Visitors to Plymouth can imagine life in the 1620’s in the settlement quite easily, simply by walking into the fort past the meetinghouse and onto the main street. Add to the experience the insights of period actors and one’s understanding of those difficult times comes into focus much more clearly than by reading about it. How can the written word be more powerful than hearing Governor William Bradford talk about the short growing season in that first harsh winter and the loss of so many loved ones?
That day, several men were hard at work fashioning a beam out of a log to rebuild a cabin destroyed by fire. They were using period tools. I remember thinking how a chain saw would have made short work of what they were doing. Nonetheless, they were making noble progress.
On our walk back to the parking lot, we came upon a Native American campsite along a tributary on the park grounds. In this location, museum staff, Native Americans, were employing 17th century technology in the fashioning of a dugout canoe.
Two men, clearly in charge of the process, were idly chatting with family members. Occasionally, one would go over to the campfire to get a piece of smoldering wood coal to place on the log. The coal was used to char the wood making it easy to chisel out the interior of the canoe. Then, the man would sit and banter quietly and amiably with his companions again. There was no urgency at all to what they were doing.
As I stopped to watch the process, the slow, deliberate pace of the work made me curious and, honestly, a bit anxious. Another visitor was affected in the same way and asked the men if this was really the way it was done? There was an underlying assumption to our question: surely the work progressed much more quickly than what we were observing.
Without missing a beat and with much annoyance, one of them made us aware of certain period-appropriate realities. Within the context of the 17th century, resources, while abundant, required much time, energy, and many individuals to gather and prepare for the community. Moving too quickly in the heat to produce a canoe meant expending calories that then needed to be replaced, thus depleting the resources reserved for the entire community. The use of charcoal was a means to an end in this complex formula: the fire would do the work for the men without unnecessarily taxing precious resources.
In our haste to complete tasks, we are never at peace with ourselves long enough to examine our surroundings, to take note of our resources, to watch and learn through observation, and most importantly to understand the inter-connectedness of our community. To do so, we must learn to live in the moment, even as we plan for the future.
We can learn to grow and move ahead not at the expense of others, but in conjunction with others and the community as a whole. We are definitely stronger as a whole than the sum of our separate parts. Developing an awareness of who we are as individuals, as a class, as a school, as a broader community can only enhance our ability to see various pathways to success and achievement. As I learned on my visit to the riverside in Plymouth, we do not live in a vacuum; we are dependent on, as well as depended upon, by others, and we all can be instrumental in moving our community forward.

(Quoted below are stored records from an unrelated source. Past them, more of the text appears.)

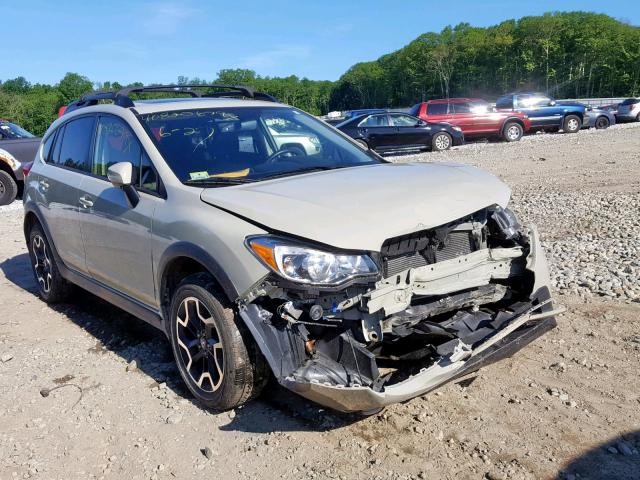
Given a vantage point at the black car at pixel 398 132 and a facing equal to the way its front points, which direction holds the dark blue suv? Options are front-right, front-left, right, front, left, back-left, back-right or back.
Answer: front-left

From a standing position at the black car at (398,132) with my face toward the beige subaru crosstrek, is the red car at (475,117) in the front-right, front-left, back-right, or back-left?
back-left

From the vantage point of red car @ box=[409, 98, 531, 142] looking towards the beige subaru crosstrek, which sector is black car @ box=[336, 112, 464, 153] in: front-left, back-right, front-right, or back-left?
front-right

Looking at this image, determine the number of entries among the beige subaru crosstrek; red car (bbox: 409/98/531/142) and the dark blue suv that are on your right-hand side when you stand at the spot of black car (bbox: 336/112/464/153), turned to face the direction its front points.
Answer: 1

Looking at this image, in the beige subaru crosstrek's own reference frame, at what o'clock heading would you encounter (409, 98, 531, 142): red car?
The red car is roughly at 8 o'clock from the beige subaru crosstrek.

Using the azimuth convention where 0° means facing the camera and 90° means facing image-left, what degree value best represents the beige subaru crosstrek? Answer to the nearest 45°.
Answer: approximately 315°

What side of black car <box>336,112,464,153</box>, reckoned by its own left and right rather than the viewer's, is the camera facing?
right
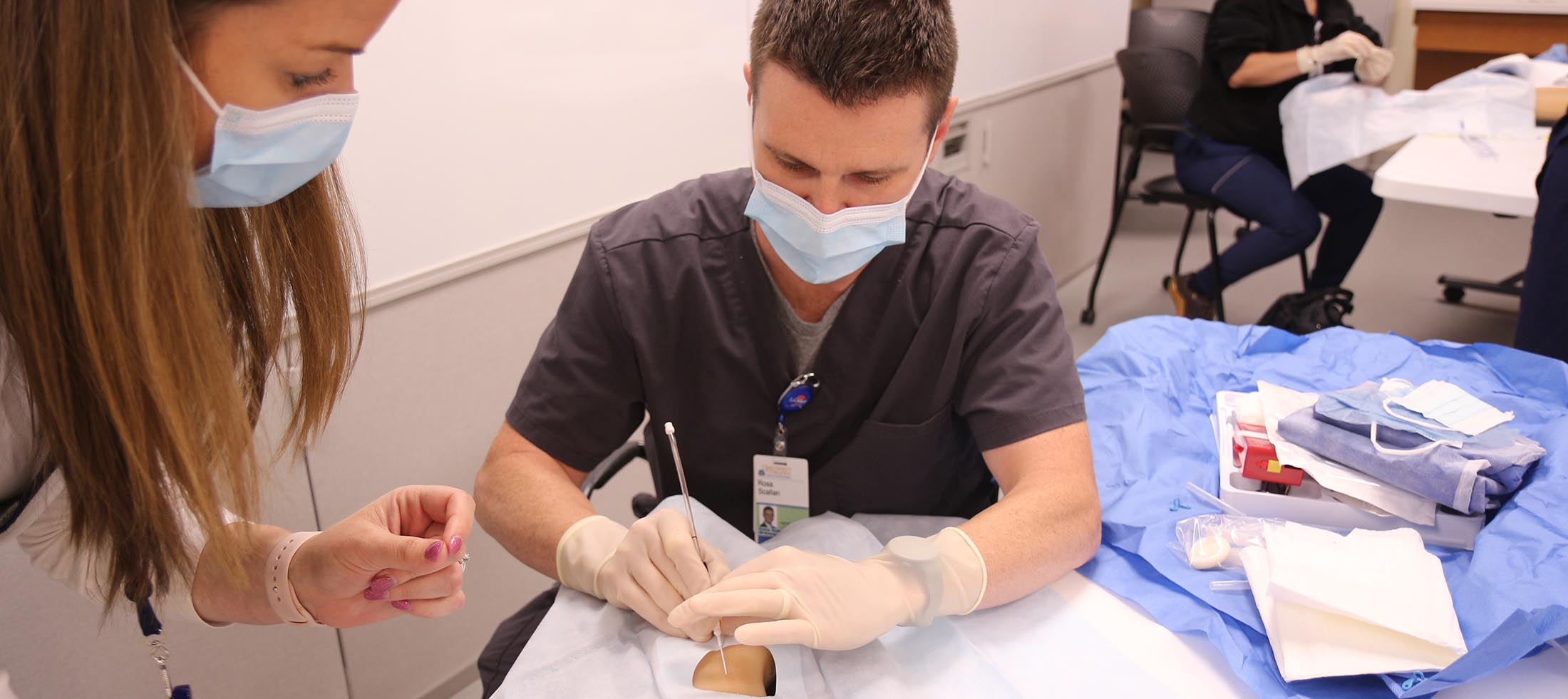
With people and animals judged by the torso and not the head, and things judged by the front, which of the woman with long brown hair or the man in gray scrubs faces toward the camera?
the man in gray scrubs

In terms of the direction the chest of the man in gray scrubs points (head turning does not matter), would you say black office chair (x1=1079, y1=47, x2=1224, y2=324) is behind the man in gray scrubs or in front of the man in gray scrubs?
behind

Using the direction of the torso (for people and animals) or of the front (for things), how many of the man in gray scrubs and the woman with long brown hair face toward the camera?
1

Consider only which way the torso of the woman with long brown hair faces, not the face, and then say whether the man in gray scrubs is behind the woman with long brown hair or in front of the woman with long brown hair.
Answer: in front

During this year, it is my hope that our students will learn to look within to recognize their strengths and to understand what they can give of themselves to those around them. Likewise, our students can learn that our guidance and access to resources can help them to grow beyond their own estimations. In all of this, I hope that they become filled with an insatiable thirst for knowledge and are never at a loss for a question to further their understanding.
As always, I look forward to your comments.